Oh and– don’t take the written notes too seriously– most of the birds are NOT “Barbary Peregrines” whatever that means– most, and all but one flown (that by a dolt who treats a still- living quail as an inert object), are Accipiters, Spars, Accipiter nisus, and the exceptions look like Mediterranean Peregrines rather than the similar but distinct Barbary. One little guy is so calm and well- manned that he sits unhooded on the floorboard of a motor scooter, unhooded and unruffled, as his owner starts up and rides away.

The other link is to the White Review and is titled “The Forgotten Sea: the Falconers of the Eastern Pontos”. Its tone is between that of a travel piece and a scholarly article; though the writer was not a falconer he kept his eyes open; this may be the most comprehensive of the accounts of this falconry I have read by anyone. The author seems to think Turkish falconry is dying, albeit  slowly. He certainly documents signs of its decadence: birds being kept after the season as pets because of their color; obsession with color rather than hunting ability; not flying special birds for fear of losing them… I approve of getting birds pet- TAME, but Spars that are not flown are not really hawks. Rio would make a better “pet” than any Accipiter nisus, but he is now learning to be a bird, as Libby puts it, with the attendant dangers and possibilities.

Jackson and Niki ALMOST made it up to the Black Sea coast last trip; let us hope that they can see it before this sort of magical survival disappears. As a Turkish speaker familiar with falconry since his childhood, he may bring back nuances yet unknown here.

Very different bird. You may have seen this little video of a Redtail taking down a drone, filmed BY the drone on the banks of the Charles (River, between Boston and Cambridge Massachusetts), but it is irresistible. I flew my old Redtail Cinammon less than a mile from there forty years ago, but never caught anything that exciting.

Cambridge hawker, ’72?

My other links are not for the most part about birds, and I will put them in the next or another post. But first; remember how Robert Bakker, back in the nineteen eighties, called T rex “The Roadrunner from Hell”? And how Peter Larson, whose conviction and (I would say) unjust jailing for fossil offenses I don’t quite understand even after reading about them, called it “The biggest bird of all”? I think that an actual paradigm shift is upon us, even as the nerds debate the producers over whether the “Velociraptors” in the next Jurassic Park episode should finally be allowed their feathers or stand shivering like plucked chickens. Bigger and bigger Tyrannosaurs are being discovered with feathers, especially Eutyrannus, and some dino kids are saying “why is the Tyrant King naked?”

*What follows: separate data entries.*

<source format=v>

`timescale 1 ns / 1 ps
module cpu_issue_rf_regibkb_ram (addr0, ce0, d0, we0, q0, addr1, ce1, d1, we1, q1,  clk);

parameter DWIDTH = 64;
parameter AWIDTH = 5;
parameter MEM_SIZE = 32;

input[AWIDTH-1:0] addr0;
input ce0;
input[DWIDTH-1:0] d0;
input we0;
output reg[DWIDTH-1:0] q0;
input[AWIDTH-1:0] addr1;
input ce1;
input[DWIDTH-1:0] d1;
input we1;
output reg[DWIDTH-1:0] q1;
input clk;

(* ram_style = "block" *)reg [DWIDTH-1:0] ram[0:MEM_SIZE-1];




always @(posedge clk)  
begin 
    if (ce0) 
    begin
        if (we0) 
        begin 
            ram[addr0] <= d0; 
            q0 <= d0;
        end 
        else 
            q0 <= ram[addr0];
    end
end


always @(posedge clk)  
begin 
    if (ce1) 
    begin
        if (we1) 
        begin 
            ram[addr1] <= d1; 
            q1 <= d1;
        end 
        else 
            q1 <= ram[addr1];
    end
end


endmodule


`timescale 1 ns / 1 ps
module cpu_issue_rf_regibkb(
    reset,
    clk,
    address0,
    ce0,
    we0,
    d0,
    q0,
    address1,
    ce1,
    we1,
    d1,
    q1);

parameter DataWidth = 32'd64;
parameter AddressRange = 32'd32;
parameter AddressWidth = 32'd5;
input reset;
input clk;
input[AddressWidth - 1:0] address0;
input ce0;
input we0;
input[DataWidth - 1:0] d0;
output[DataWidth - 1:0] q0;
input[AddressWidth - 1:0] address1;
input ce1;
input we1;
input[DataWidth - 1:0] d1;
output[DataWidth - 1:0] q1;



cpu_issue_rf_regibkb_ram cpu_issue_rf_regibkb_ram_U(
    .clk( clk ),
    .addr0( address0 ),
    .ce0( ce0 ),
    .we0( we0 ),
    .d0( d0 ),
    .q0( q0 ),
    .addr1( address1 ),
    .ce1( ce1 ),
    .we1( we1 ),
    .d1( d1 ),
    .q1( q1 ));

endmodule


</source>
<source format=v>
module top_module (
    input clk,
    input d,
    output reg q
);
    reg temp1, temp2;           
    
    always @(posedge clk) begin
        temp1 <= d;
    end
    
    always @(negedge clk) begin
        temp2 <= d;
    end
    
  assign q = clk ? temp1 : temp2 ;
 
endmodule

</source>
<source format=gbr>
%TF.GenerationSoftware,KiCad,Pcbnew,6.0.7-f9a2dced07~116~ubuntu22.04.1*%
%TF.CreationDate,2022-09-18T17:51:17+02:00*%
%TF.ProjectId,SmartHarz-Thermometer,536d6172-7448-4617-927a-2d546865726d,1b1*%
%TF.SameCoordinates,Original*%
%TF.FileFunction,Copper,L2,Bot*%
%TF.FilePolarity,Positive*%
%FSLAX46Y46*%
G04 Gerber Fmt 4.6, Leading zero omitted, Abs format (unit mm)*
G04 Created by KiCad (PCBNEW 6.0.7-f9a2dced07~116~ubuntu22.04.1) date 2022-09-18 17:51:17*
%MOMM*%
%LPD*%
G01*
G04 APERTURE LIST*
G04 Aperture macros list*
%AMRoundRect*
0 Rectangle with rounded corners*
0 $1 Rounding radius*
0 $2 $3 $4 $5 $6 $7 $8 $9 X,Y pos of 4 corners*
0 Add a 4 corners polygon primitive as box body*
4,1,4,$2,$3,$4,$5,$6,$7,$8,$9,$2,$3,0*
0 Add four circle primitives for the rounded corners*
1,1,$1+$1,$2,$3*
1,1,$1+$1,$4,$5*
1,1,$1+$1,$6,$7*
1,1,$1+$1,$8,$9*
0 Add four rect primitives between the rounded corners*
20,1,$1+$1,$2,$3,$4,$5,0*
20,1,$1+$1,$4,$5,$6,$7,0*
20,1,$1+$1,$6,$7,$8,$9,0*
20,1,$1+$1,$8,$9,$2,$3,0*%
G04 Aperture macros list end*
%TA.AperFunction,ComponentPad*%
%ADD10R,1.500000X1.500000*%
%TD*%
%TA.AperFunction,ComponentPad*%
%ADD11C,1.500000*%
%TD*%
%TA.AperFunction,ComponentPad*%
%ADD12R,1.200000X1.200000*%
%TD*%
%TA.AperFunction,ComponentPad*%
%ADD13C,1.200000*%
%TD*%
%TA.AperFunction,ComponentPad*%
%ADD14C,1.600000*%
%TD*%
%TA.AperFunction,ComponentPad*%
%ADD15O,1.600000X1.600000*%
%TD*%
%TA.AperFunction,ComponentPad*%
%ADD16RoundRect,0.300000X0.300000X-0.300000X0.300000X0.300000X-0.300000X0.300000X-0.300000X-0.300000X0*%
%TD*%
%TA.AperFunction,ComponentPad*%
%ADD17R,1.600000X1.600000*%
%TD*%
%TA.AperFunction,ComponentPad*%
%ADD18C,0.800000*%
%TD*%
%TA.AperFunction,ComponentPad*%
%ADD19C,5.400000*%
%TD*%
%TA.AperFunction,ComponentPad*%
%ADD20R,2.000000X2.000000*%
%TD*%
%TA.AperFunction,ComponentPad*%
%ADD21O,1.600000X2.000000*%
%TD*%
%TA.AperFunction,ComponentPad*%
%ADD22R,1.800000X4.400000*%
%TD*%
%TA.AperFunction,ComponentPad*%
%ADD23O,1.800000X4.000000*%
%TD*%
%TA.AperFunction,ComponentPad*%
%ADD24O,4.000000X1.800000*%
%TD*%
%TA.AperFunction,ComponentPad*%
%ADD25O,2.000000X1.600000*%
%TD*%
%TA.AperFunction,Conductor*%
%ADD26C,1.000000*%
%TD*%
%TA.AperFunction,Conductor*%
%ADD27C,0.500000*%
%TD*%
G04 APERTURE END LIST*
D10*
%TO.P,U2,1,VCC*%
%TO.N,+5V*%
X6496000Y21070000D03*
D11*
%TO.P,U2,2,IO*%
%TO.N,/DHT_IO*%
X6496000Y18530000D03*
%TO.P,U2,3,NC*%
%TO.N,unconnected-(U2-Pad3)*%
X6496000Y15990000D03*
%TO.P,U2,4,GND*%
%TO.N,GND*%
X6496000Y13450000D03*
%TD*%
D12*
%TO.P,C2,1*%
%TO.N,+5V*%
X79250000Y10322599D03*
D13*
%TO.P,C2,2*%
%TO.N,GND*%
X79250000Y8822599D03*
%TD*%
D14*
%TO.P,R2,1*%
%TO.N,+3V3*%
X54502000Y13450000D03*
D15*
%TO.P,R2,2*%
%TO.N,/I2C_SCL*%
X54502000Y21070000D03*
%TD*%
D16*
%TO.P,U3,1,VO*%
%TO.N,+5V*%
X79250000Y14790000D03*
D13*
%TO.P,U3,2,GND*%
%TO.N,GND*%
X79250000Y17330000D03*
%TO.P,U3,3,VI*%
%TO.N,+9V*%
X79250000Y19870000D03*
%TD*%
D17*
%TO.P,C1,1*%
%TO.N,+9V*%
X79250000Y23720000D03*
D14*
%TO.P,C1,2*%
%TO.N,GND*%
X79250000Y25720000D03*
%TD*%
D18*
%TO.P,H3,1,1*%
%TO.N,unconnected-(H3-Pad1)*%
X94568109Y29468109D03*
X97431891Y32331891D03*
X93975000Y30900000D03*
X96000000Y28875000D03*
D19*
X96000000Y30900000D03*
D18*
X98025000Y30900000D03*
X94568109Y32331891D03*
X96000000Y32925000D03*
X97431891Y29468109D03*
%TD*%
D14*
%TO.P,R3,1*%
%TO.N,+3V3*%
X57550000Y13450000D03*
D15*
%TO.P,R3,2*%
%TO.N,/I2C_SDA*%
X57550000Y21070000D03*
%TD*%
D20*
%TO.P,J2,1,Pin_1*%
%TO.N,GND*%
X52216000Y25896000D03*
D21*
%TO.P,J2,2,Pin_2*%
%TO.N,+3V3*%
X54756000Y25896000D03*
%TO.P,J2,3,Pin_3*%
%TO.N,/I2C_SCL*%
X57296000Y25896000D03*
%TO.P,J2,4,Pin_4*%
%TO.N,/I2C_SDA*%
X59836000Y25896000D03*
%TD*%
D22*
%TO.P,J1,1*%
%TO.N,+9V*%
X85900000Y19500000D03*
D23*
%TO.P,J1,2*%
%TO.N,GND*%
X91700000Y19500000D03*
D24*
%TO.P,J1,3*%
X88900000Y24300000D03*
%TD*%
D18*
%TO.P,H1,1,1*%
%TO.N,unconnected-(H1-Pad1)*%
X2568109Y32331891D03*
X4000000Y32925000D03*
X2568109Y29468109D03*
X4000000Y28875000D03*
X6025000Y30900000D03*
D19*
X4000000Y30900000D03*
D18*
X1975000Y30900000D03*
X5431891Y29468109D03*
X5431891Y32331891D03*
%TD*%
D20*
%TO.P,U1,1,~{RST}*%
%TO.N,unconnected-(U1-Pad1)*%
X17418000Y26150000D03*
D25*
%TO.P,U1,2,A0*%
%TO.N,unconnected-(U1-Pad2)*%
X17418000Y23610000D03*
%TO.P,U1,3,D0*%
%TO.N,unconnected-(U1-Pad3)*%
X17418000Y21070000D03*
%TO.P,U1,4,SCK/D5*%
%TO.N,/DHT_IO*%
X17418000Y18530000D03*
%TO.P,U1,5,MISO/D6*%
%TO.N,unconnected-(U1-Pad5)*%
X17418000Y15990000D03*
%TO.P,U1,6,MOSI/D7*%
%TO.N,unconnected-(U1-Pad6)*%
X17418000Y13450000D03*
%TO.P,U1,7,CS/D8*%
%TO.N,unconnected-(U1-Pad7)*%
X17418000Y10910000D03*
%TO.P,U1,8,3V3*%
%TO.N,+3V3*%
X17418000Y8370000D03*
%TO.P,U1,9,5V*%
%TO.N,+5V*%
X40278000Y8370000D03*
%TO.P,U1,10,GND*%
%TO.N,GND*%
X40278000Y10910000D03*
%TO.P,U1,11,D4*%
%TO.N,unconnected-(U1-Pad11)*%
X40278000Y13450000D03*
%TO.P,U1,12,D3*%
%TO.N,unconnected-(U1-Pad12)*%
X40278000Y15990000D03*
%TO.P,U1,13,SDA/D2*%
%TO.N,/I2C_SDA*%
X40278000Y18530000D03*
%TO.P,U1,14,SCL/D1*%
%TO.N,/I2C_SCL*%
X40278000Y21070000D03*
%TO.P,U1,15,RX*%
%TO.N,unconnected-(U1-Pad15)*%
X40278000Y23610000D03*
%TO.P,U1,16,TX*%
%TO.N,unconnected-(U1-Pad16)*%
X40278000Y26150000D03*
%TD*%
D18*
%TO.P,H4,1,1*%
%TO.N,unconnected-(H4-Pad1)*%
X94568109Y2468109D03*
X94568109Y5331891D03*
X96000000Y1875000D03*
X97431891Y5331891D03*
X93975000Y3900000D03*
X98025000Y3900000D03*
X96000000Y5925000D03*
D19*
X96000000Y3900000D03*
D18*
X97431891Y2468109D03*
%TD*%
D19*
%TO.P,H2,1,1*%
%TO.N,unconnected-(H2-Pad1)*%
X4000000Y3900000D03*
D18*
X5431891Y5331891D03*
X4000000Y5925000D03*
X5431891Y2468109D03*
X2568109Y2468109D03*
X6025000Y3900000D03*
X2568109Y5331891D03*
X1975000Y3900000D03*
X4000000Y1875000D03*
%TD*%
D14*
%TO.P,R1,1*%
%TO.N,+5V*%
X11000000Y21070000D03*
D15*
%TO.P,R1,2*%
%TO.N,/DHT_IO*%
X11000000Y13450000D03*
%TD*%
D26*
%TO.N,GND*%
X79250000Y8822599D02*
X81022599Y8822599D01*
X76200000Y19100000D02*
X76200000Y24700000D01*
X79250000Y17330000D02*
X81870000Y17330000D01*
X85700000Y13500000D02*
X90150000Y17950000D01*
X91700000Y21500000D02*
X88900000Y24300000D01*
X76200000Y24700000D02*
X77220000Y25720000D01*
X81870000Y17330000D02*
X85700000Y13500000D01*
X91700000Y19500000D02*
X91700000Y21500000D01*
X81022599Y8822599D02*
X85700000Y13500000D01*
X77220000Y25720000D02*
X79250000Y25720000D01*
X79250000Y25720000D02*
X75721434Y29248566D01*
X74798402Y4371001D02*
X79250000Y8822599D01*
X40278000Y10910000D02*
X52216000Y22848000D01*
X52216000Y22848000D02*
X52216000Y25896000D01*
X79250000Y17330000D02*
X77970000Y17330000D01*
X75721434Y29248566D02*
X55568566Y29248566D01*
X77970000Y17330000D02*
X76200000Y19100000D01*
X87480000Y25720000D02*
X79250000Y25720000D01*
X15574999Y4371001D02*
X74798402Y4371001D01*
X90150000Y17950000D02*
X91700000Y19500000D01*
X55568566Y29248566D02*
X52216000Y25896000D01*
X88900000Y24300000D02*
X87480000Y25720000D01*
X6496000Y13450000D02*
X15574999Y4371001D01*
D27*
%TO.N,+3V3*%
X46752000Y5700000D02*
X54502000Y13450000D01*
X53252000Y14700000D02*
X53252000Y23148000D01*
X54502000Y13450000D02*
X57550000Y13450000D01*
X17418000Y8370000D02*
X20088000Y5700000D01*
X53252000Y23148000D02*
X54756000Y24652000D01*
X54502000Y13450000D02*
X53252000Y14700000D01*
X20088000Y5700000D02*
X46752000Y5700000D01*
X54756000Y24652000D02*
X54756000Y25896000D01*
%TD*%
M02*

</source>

Eutyrannus AND “Velociraptors”** in the snow

 Sensible, mostly young scientists, pointing to the acceptance of likely feathers on young rexes, ask when any adult in any birdlike line had no feathers when the young did. And now our most innovative paleoartist, John Conway, gives us a calm, feathered, close- mouthed Tyrannosaurus that is about the scariest thing I ever saw. He doesn’t want to roar  at you***– he just wants a snack!

* Who am I quoting? (A poet from his first book- whole stanza will appear).

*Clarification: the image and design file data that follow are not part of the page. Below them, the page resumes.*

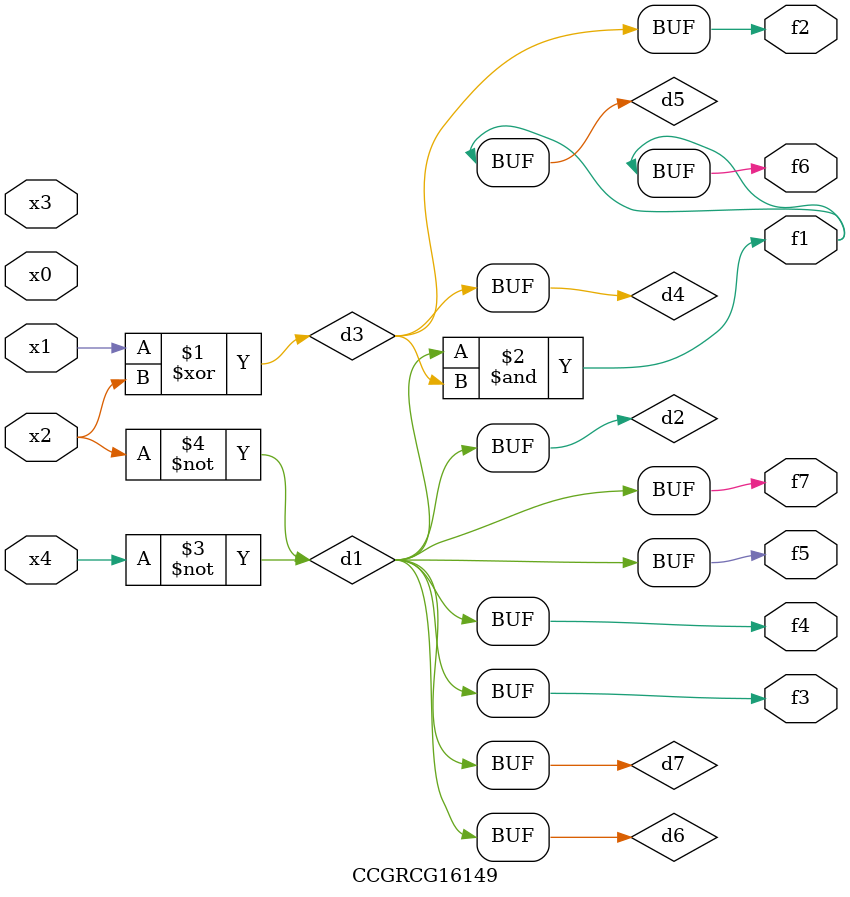
<source format=v>
module CCGRCG16149(
	input x0, x1, x2, x3, x4,
	output f1, f2, f3, f4, f5, f6, f7
);

	wire d1, d2, d3, d4, d5, d6, d7;

	not (d1, x4);
	not (d2, x2);
	xor (d3, x1, x2);
	buf (d4, d3);
	and (d5, d1, d3);
	buf (d6, d1, d2);
	buf (d7, d2);
	assign f1 = d5;
	assign f2 = d4;
	assign f3 = d7;
	assign f4 = d7;
	assign f5 = d7;
	assign f6 = d5;
	assign f7 = d7;
endmodule

</source>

** They are not Velociraptors, which were only coyote size– more like, oh, Utahraptors–  but the name is better. You know those aspirin ads where some weary oldster has to tell a young person that Aspirin is not just for heart attacks? Kids either think I am being inventive, metaphorically, or that I am wrong (and correct me) when I refer to birds of prey as “raptors”.

*** John McLoughlin used to roar himself: “WHY do they always show predators with their MOUTHS open, ROARING? They would all STARVE!”